We'll be reconnecting with the beautiful Brogan bunch as well, who we always enjoy seeing. We'll talk and eat and watch and listen and walk and who knows what else?

Or that's the plan.

I wonder if it will be at all awkward when Jon learns that not only does Rob not exist, but that I also made up all 3 punks and I am actually a 78 year old man living in Duluth. We shall see.
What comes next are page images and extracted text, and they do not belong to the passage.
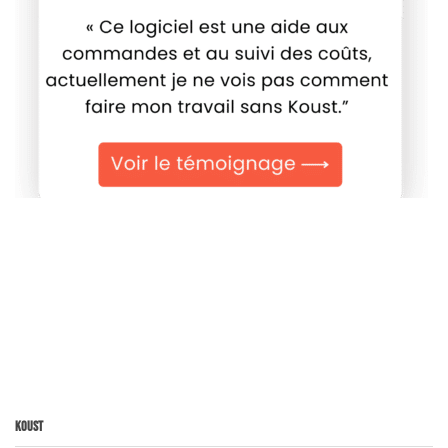
Koust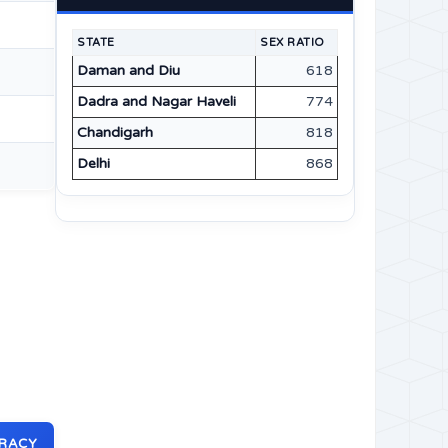
STATE
SEX RATIO
Daman and Diu
618
Dadra and Nagar Haveli
774
Chandigarh
818
Delhi
868
ERACY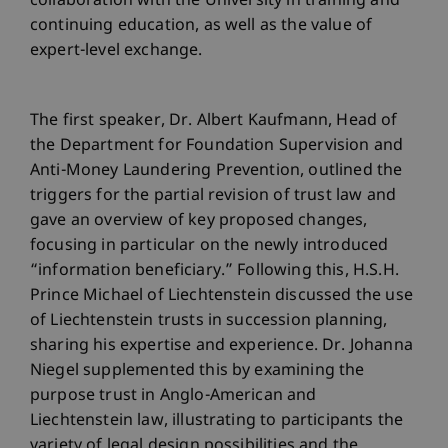
collaboration with the University in training and
continuing education, as well as the value of
expert-level exchange.
The first speaker, Dr. Albert Kaufmann, Head of
the Department for Foundation Supervision and
Anti-Money Laundering Prevention, outlined the
triggers for the partial revision of trust law and
gave an overview of key proposed changes,
focusing in particular on the newly introduced
“information beneficiary.” Following this, H.S.H.
Prince Michael of Liechtenstein discussed the use
of Liechtenstein trusts in succession planning,
sharing his expertise and experience. Dr. Johanna
Niegel supplemented this by examining the
purpose trust in Anglo-American and
Liechtenstein law, illustrating to participants the
variety of legal design possibilities and the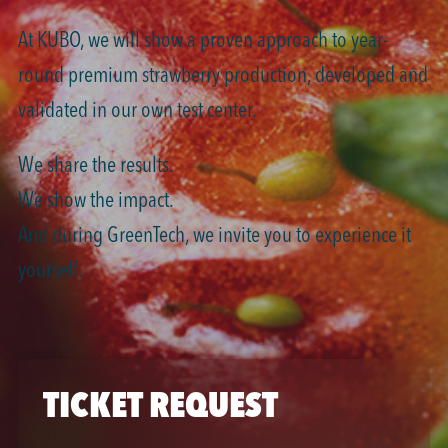
At KUBO, we will show a proven approach to year-
round premium strawberry production, developed and
validated in our own test center.
We share the results.
We show the impact.
And during GreenTech, we invite you to experience it
yourself.
TICKET REQUEST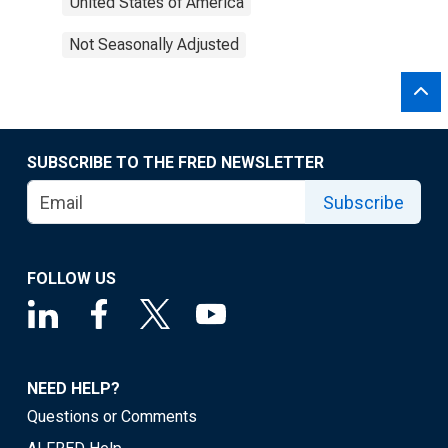
United States of America
Not Seasonally Adjusted
SUBSCRIBE TO THE FRED NEWSLETTER
Subscribe
FOLLOW US
NEED HELP?
Questions or Comments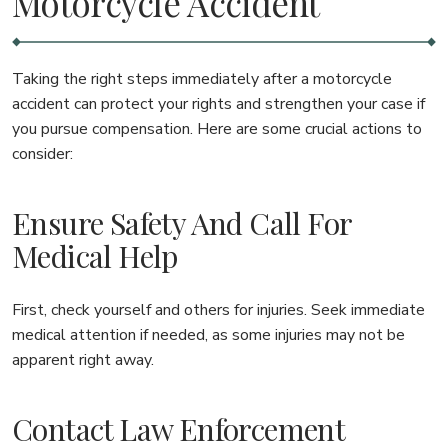
Motorcycle Accident
Taking the right steps immediately after a motorcycle
accident can protect your rights and strengthen your case if
you pursue compensation. Here are some crucial actions to
consider:
Ensure Safety And Call For
Medical Help
First, check yourself and others for injuries. Seek immediate
medical attention if needed, as some injuries may not be
apparent right away.
Contact Law Enforcement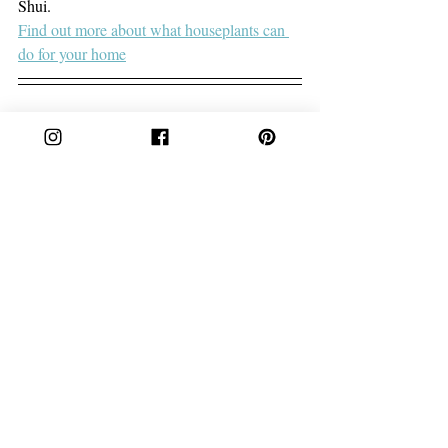
Shui.
Find out more about what houseplants can 
do for your home
Cake is a lifestyle brand offering unique 
homewares and accessories that celebrate 
culture and individuality.
Founder Laurine Brugman designs products 
that withstand trends and fads - creating 
timeless pieces that you’ll treasure forever. 
We’re passionate about preserving 
traditional crafts and passing on a little bit of 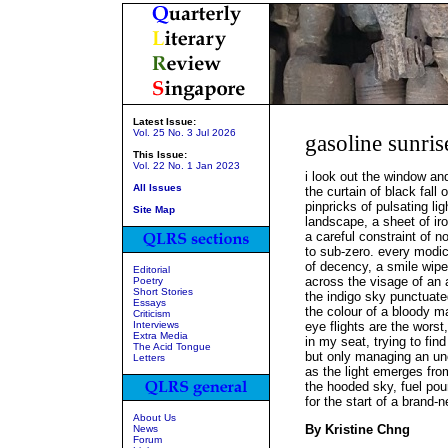
Latest Issue:
Vol. 25 No. 3 Jul 2026
gasoline sunris
This Issue:
Vol. 22 No. 1 Jan 2023
i look out the window an
All Issues
the curtain of black fall 
pinpricks of pulsating lig
Site Map
landscape, a sheet of ir
a careful constraint of n
to sub-zero. every mod
of decency, a smile wip
Editorial
across the visage of an 
Poetry
Short Stories
the indigo sky punctuat
Essays
the colour of a bloody m
Criticism
Interviews
eye flights are the worst
Extra Media
in my seat, trying to fin
The Acid Tongue
but only managing an unc
Letters
as the light emerges fr
the hooded sky, fuel pour
for the start of a brand-
About Us
By Kristine Chng
News
Forum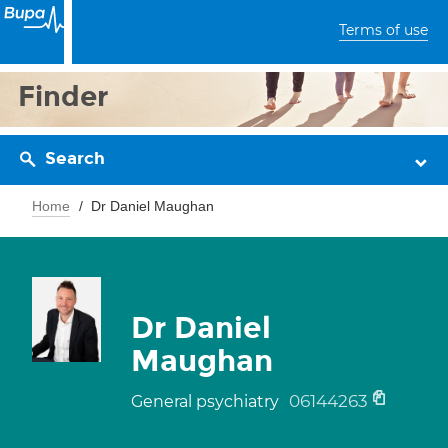
Terms of use
Finder
Search
Home
Dr Daniel Maughan
Dr Daniel
Maughan
06144263
General psychiatry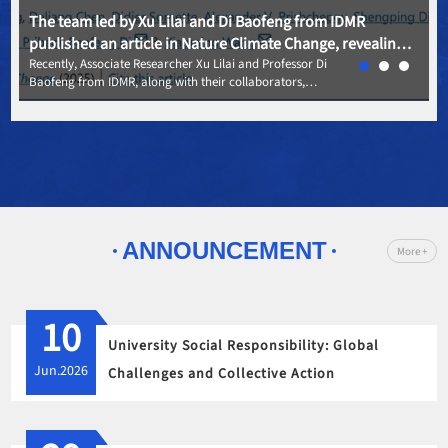
The team led by Xu Lilai and Di Baofeng from IDMR
published an article in Nature Climate Change, revealing
the evolution patterns of global coastal settlements
Recently, Associate Researcher Xu Lilai and Professor Di
Baofeng from IDMR, along with their collaborators,
driven by climate vulnerability
published an article titled "Global coastal human
settlement retreat driven by vulnerability to coastal climate
hazards," in the top international journal - Nature Climate
Change.
ANNOUNCEMENT
More +
10
University Social Responsibility: Global
Jun.2026
Challenges and Collective Action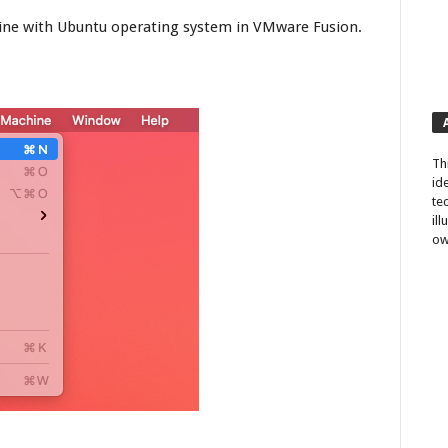
chine with Ubuntu operating system in VMware Fusion.
Th
id
te
il
ow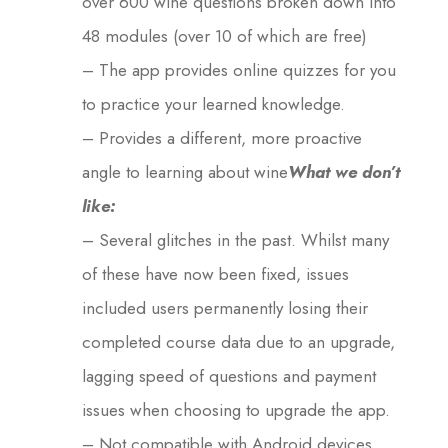
over 600 wine questions broken down into
48 modules (over 10 of which are free)
– The app provides online quizzes for you
to practice your learned knowledge.
– Provides a different, more proactive
angle to learning about wine
What we don’t
like:
– Several glitches in the past. Whilst many
of these have now been fixed, issues
included users permanently losing their
completed course data due to an upgrade,
lagging speed of questions and payment
issues when choosing to upgrade the app.
– Not compatible with Android devices.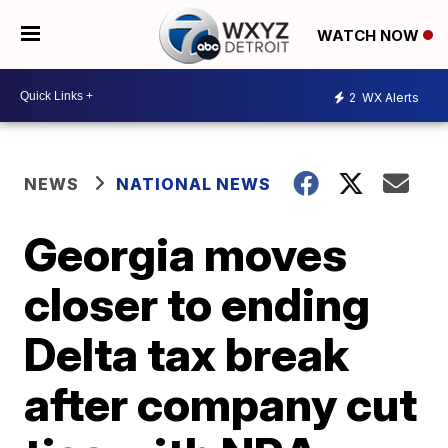
WATCH NOW
2
WX Alerts
NEWS
NATIONAL NEWS
Georgia moves
closer to ending
Delta tax break
after company cut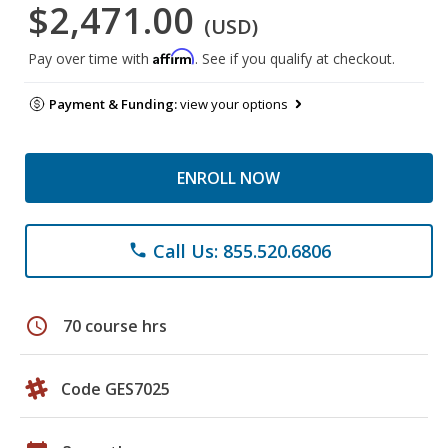
$2,471.00
(USD)
Affirm
Pay over time with
. See if you qualify at checkout.
Payment & Funding:
view your options
ENROLL NOW
Call Us: 855.520.6806
phone
schedule
70 course hrs
Code GES7025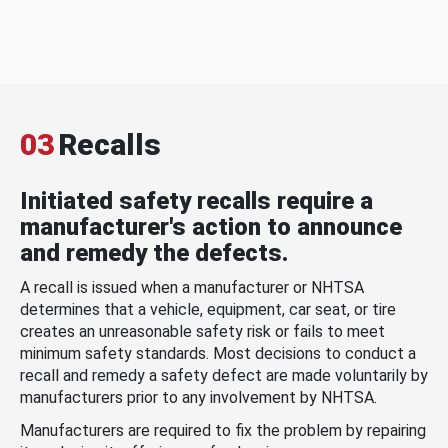
03
Recalls
Initiated safety recalls require a
manufacturer's action to announce
and remedy the defects.
A recall is issued when a manufacturer or NHTSA
determines that a vehicle, equipment, car seat, or tire
creates an unreasonable safety risk or fails to meet
minimum safety standards. Most decisions to conduct a
recall and remedy a safety defect are made voluntarily by
manufacturers prior to any involvement by NHTSA.
Manufacturers are required to fix the problem by repairing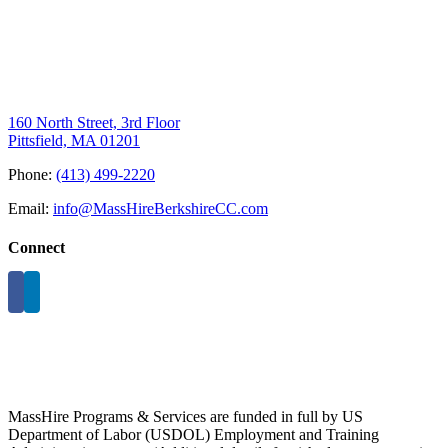
160 North Street, 3rd Floor
Pittsfield, MA 01201
Phone:
(413) 499-2220
Email:
info@MassHireBerkshireCC.com
Connect
MassHire Programs & Services are funded in full by US
Department of Labor (USDOL) Employment and Training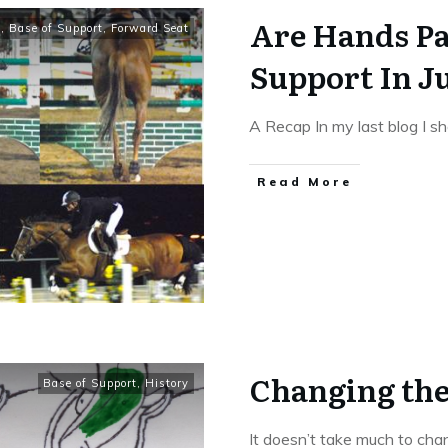
Are Hands Pa
t
,
Base of Support
,
Forward Seat
Support In 
A Recap In my last blog I 
​Read More
Changing the
Base of Support
,
History
It doesn’t take much to cha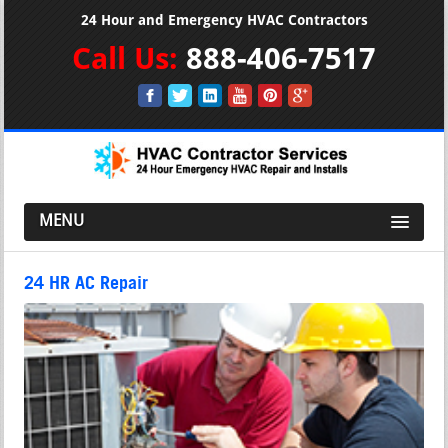
24 Hour and Emergency HVAC Contractors
Call Us:
888-406-7517
MENU
24 HR AC Repair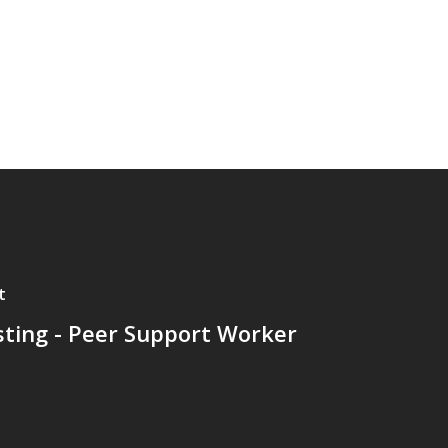
t
sting - Peer Support Worker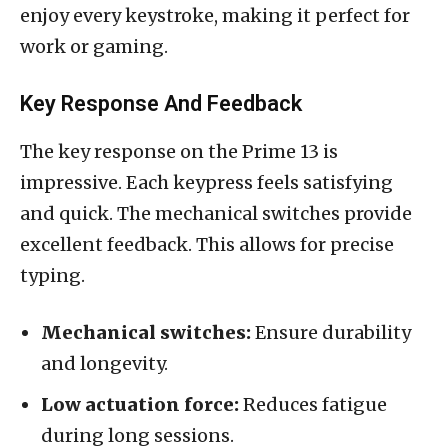
enjoy every keystroke, making it perfect for
work or gaming.
Key Response And Feedback
The key response on the Prime 13 is
impressive. Each keypress feels satisfying
and quick. The mechanical switches provide
excellent feedback. This allows for precise
typing.
Mechanical switches:
Ensure durability
and longevity.
Low actuation force:
Reduces fatigue
during long sessions.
In other news, I took this photo of a big fat bee on one of my bleeding hearts today and the imaginary kids and I really liked it:



Monday, May 05, 2008

Almost


Yesterday I was killing time waiting for a prescription to be filled for Lucy's ear infection. I decided as a treat I'd zip through the Dreaded Donut line for some tea for me and sugar for the Punks. Typically, it was a very crowded poorly planned parking lot. And, tossing the donuts back to the kids, I had to stick the snout of my car out around a van that was parked on the street right next to the parking lot exit.

But the exit was a little hill and so I went out a little farther than I should have. And when I did, I stared into the grill of an enormous Mack truck, and a quick glance in my mirror showed with another car on my bumper, I had no room to back up. And the truck, close and fast, was set to hit my door. And then I would die.

And while they took me to the morgue, or the hospital or wherever they would take me, I was overwhelmed with fear for my kids. Because if I was dead and Rob was away would my kids sit, scared and on an adrenaline and sugar high in the back of a patrol car for hours until they found someone to come? And could 8 comfort 6 and 3? Would they huddle together or sit in silent terror?

But by the grace of God the driver was aware and reacted and stopped just in time. The truck jerking still. And by just in time I mean that if I rolled down my window I would be able to touch the truck's grill. With ease.

And I sat with my hands tight on the wheel and my eyes stuck on the truck. With the clouds reflecting on windshield I could not see the driver's face. And we sat until I pulled out of his way, and so I could park on a side street, repeating a prayer, shaking, reassuring, and crying with fear and relief and whole hearted gratitude.

And I shook for hours.

And at night, when I tried to sleep I couldn't breathe and I dreamed I got run over by a little white car.